This program was possible because of Stuyvesant’s partnership with the Schools: Partners for the Future (PASCH) Initiative. The PASCH network is run by the Goethe Institute and aims to bring together “a global network of more than 2,000 PASCH schools with particular ties to Germany,” though Stuyvesant is currently the only public school in the city with this distinction.

The inauguration ceremony for German Day began in the Murray Kahn Theater with Music and Technology teacher Dr. Gregor Winkel’s class playing the national anthems of the United States and Germany. Principal Eric Contreras, the German Consul General David Gill, and Andrea Pfeil, the head of the language department at the Goethe-Institut New York, delivered the event’s welcoming remarks.

Principal Contreras was presented with the Pasch-Plaque, which congratulated Stuyvesant High School on becoming part of the PASCH school network. Dr. Winkel’s string orchestra then played Beethoven’s Fifth Symphony and Frank Sinatra’s “New York, New York.” The German students in the theater enjoyed a performance from the group Zeilenschmiede (German for ‘wordplay’), which features performances of poetry, stand-up performance, and music writing. Students then went onto the stage and sang in German with members of the group, showcasing what they had learned in the German classroom with the skills that they learned in class and in cultural workshops.

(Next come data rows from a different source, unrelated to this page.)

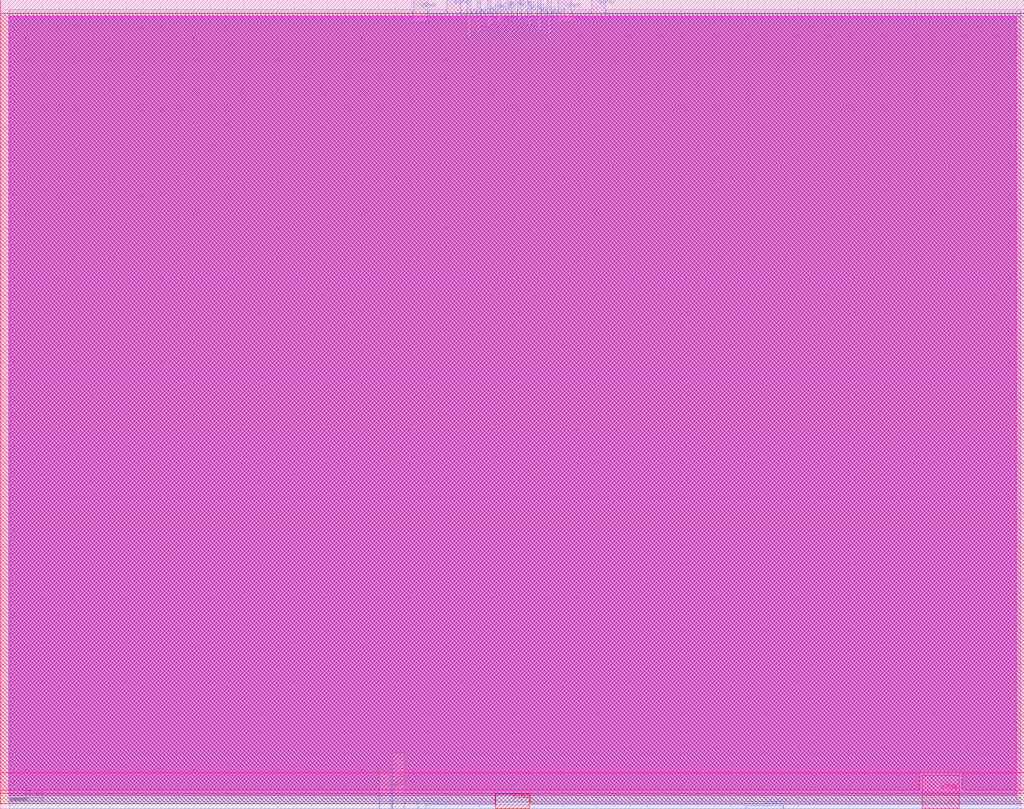
<source format=lef>
VERSION 5.7 ;
  NOWIREEXTENSIONATPIN ON ;
  DIVIDERCHAR "/" ;
  BUSBITCHARS "[]" ;
MACRO array_core
  CLASS BLOCK ;
  FOREIGN array_core ;
  ORIGIN 205.000 26.000 ;
  SIZE 609.600 BY 482.000 ;
  PIN VPWR
    USE POWER ;
    PORT
      LAYER met3 ;
        RECT 127.000 443.000 135.000 456.000 ;
    END
    PORT
      LAYER met3 ;
        RECT 41.000 443.000 49.000 456.000 ;
    END
  END VPWR
  PIN VGND
    USE GROUND ;
    PORT
      LAYER met3 ;
        RECT 61.000 448.000 69.000 456.000 ;
    END
    PORT
      LAYER met3 ;
        RECT 239.000 -26.000 261.000 -24.000 ;
    END
    PORT
      LAYER met3 ;
        RECT 147.000 448.000 155.000 456.000 ;
    END
  END VGND
  PIN a[0]
    ANTENNAGATEAREA 1.237500 ;
    PORT
      LAYER met3 ;
        RECT 73.000 434.000 75.000 456.000 ;
    END
  END a[0]
  PIN a[1]
    DIRECTION INPUT ;
    USE SIGNAL ;
    ANTENNAGATEAREA 1.237500 ;
    PORT
      LAYER met3 ;
        RECT 79.000 437.000 81.000 456.000 ;
    END
  END a[1]
  PIN a[2]
    DIRECTION INPUT ;
    USE SIGNAL ;
    ANTENNAGATEAREA 1.237500 ;
    PORT
      LAYER met3 ;
        RECT 85.000 440.000 87.000 456.000 ;
    END
  END a[2]
  PIN a[3]
    DIRECTION INPUT ;
    USE SIGNAL ;
    ANTENNAGATEAREA 1.237500 ;
    PORT
      LAYER met3 ;
        RECT 91.000 443.000 93.000 456.000 ;
    END
  END a[3]
  PIN a[4]
    DIRECTION INPUT ;
    USE SIGNAL ;
    ANTENNAGATEAREA 2.475000 ;
    PORT
      LAYER met3 ;
        RECT 97.000 446.000 99.000 456.000 ;
    END
  END a[4]
  PIN a[5]
    DIRECTION INPUT ;
    USE SIGNAL ;
    ANTENNAGATEAREA 2.475000 ;
    PORT
      LAYER met3 ;
        RECT 103.000 444.200 105.000 456.000 ;
    END
  END a[5]
  PIN a[6]
    DIRECTION INPUT ;
    USE SIGNAL ;
    ANTENNAGATEAREA 2.475000 ;
    PORT
      LAYER met3 ;
        RECT 109.000 441.200 111.000 456.000 ;
    END
  END a[6]
  PIN a[7]
    DIRECTION INPUT ;
    USE SIGNAL ;
    ANTENNAGATEAREA 2.475000 ;
    PORT
      LAYER met3 ;
        RECT 115.000 438.200 117.000 456.000 ;
    END
  END a[7]
  PIN a[8]
    DIRECTION INPUT ;
    USE SIGNAL ;
    ANTENNAGATEAREA 8.415000 ;
    PORT
      LAYER met3 ;
        RECT 121.000 435.200 123.000 456.000 ;
    END
  END a[8]
  PIN VTUN
    ANTENNADIFFAREA 759.539978 ;
    PORT
      LAYER met5 ;
        RECT 344.000 -26.000 366.000 -6.000 ;
    END
  END VTUN
  PIN VINJ
    ANTENNADIFFAREA 4575.179688 ;
    PORT
      LAYER met4 ;
        RECT 90.000 -26.000 110.000 -17.000 ;
    END
  END VINJ
  PIN VOUT0
    ANTENNADIFFAREA 15.080000 ;
    PORT
      LAYER met3 ;
        RECT 44.000 -26.000 48.000 -21.900 ;
    END
  END VOUT0
  PIN VCTRL
    ANTENNADIFFAREA 568.979980 ;
    PORT
      LAYER met3 ;
        RECT 28.600 -26.000 35.200 7.150 ;
    END
  END VCTRL
  PIN VSRC
    ANTENNADIFFAREA 174.000000 ;
    PORT
      LAYER met3 ;
        RECT 20.900 -26.000 27.500 -3.800 ;
    END
  END VSRC
  OBS
      LAYER nwell ;
        RECT -200.000 -18.000 399.830 446.230 ;
      LAYER li1 ;
        RECT -199.980 -17.670 399.810 446.210 ;
      LAYER met1 ;
        RECT -199.990 -22.000 399.820 446.220 ;
      LAYER met2 ;
        RECT -200.000 -22.000 402.420 446.230 ;
      LAYER met3 ;
        RECT -199.420 442.600 40.600 450.000 ;
        RECT 49.400 447.600 60.600 450.000 ;
        RECT 69.400 447.600 72.600 450.000 ;
        RECT 49.400 442.600 72.600 447.600 ;
        RECT -199.420 433.600 72.600 442.600 ;
        RECT 75.400 436.600 78.600 450.000 ;
        RECT 81.400 439.600 84.600 450.000 ;
        RECT 87.400 442.600 90.600 450.000 ;
        RECT 93.400 445.600 96.600 450.000 ;
        RECT 99.400 445.600 102.600 450.000 ;
        RECT 93.400 443.800 102.600 445.600 ;
        RECT 105.400 443.800 108.600 450.000 ;
        RECT 93.400 442.600 108.600 443.800 ;
        RECT 87.400 440.800 108.600 442.600 ;
        RECT 111.400 440.800 114.600 450.000 ;
        RECT 87.400 439.600 114.600 440.800 ;
        RECT 81.400 437.800 114.600 439.600 ;
        RECT 117.400 437.800 120.600 450.000 ;
        RECT 81.400 436.600 120.600 437.800 ;
        RECT 75.400 434.800 120.600 436.600 ;
        RECT 123.400 442.600 126.600 450.000 ;
        RECT 135.400 447.600 146.600 450.000 ;
        RECT 155.400 447.600 402.420 450.000 ;
        RECT 135.400 442.600 402.420 447.600 ;
        RECT 123.400 434.800 402.420 442.600 ;
        RECT 75.400 433.600 402.420 434.800 ;
        RECT -199.420 7.550 402.420 433.600 ;
        RECT -199.420 -3.400 28.200 7.550 ;
        RECT -199.420 -26.000 20.500 -3.400 ;
        RECT 27.900 -26.000 28.200 -3.400 ;
        RECT 35.600 -21.500 402.420 7.550 ;
        RECT 35.600 -26.000 43.600 -21.500 ;
        RECT 48.400 -23.600 402.420 -21.500 ;
        RECT 48.400 -26.000 238.600 -23.600 ;
        RECT 261.400 -26.000 402.420 -23.600 ;
      LAYER met4 ;
        RECT -205.000 -16.600 404.600 448.130 ;
        RECT -205.000 -23.000 89.600 -16.600 ;
        RECT 110.400 -23.000 404.600 -16.600 ;
      LAYER met5 ;
        RECT -205.000 -4.400 404.600 456.000 ;
        RECT -205.000 -15.000 342.400 -4.400 ;
        RECT 367.600 -15.000 404.600 -4.400 ;
  END
END array_core
END LIBRARY


</source>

Afterward, the festivities moved to the cafeteria, where students and staff enjoyed German cuisine, including a number of different sausages such as frankfurter and bratwurst, salad, semmels, chicken, and juice and sparkling water. Students participated in a number of activities and language workshops, including a pronunciation quiz and a culture trivia. In addition, the festival featured a basic German course teaching general words and phrases commonly used in German-speaking countries.

Many students and staff enjoyed German Day and were immersed in the culture. “[German Day] was a very rewarding experience because we were really exposed to a lot of German and we got to know the language better,” sophomore Ana-Maria Skaricic said. Chemistry teacher Michael Orlando praised the quality of the food and noted that “the event seems well attended.”

Principal Contreras was also pleased with the festival, saying that the Language Department has helped “promote something that is not just teaching German but creating a cross-cultural connection with the German community here and abroad.” Principal Contreras also said, “We take it for granted that so many great things happen on a daily basis, [but] it creates this very rich program on a yearly basis at Stuyvesant that we are really proud of.”

While both German teacher Ms. Lindemulder and Assistant Principal of Language Francisca McAuliffe wished that more students attended the event, they agreed that it was a “very good start,” and that they would keep working to improve events in the future.

Looking to the future of the German Department, McAuliffe is looking to partner with the other PASCH schools, and is hoping to continue work with the Goethe Institute to expand language and cultural opportunities and events at Stuyvesant. She also wishes to create an Advanced Placement German class, and looks forward to the German band Die Lochis’ performance at Stuyvesant later this month.